Work item: From the entries below, gather every line containing the string "tail".

The input:
____
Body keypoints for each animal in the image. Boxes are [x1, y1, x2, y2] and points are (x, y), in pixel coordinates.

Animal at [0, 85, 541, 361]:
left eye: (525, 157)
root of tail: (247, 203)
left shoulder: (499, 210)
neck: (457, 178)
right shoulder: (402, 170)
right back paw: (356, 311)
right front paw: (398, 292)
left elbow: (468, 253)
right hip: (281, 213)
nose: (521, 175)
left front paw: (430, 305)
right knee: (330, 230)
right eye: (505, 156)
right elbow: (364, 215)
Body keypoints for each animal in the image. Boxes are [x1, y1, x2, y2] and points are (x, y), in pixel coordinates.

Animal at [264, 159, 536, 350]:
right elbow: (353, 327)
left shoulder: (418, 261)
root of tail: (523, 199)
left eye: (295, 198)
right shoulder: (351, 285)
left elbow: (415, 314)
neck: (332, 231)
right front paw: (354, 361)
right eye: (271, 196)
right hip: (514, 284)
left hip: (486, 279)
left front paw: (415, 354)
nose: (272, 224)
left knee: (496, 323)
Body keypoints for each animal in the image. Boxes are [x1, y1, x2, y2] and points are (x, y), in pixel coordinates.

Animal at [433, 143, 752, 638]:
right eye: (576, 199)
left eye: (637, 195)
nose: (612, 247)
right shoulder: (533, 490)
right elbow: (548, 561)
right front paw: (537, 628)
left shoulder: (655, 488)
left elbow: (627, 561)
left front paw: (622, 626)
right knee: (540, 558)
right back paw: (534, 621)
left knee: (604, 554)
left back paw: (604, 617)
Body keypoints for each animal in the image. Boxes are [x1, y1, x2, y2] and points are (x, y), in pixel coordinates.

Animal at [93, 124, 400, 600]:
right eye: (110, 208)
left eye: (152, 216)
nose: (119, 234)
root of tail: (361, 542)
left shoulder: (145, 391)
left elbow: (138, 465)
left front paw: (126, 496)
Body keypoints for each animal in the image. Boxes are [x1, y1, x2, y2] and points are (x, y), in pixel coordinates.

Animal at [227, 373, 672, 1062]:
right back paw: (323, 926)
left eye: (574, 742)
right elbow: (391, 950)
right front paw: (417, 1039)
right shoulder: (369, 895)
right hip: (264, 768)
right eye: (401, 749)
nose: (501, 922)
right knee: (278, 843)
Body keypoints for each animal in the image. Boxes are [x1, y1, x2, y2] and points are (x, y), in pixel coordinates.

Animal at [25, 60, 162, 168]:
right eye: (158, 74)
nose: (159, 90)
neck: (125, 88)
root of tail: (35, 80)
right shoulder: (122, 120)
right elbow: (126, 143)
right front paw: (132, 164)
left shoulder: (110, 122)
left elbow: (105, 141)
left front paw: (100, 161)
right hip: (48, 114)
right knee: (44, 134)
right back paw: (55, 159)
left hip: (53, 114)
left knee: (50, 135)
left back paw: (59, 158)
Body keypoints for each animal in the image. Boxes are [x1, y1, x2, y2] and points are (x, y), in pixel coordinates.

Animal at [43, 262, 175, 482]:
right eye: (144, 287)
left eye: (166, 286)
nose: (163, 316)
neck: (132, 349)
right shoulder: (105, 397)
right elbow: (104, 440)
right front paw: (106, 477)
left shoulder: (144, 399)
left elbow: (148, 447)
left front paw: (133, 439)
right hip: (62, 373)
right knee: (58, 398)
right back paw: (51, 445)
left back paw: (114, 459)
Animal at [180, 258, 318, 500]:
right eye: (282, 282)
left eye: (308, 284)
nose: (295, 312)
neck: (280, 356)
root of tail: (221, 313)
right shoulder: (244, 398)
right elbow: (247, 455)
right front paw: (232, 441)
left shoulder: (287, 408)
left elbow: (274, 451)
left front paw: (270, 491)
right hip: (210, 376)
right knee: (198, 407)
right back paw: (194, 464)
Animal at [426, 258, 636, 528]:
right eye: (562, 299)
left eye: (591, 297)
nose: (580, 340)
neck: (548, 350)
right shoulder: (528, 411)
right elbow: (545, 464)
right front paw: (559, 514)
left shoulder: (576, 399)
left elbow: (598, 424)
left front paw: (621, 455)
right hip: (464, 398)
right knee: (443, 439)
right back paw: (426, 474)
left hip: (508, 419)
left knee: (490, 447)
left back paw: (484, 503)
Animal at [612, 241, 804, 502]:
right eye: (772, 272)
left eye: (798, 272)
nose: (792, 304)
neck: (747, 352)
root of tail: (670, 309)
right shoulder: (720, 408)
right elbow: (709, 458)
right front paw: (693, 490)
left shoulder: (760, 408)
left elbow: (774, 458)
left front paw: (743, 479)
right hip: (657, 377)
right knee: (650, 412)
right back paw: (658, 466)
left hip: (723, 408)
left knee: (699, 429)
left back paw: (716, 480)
____
Expected answer:
root of tail: (247, 203)
root of tail: (523, 199)
root of tail: (361, 542)
root of tail: (35, 80)
root of tail: (221, 313)
root of tail: (670, 309)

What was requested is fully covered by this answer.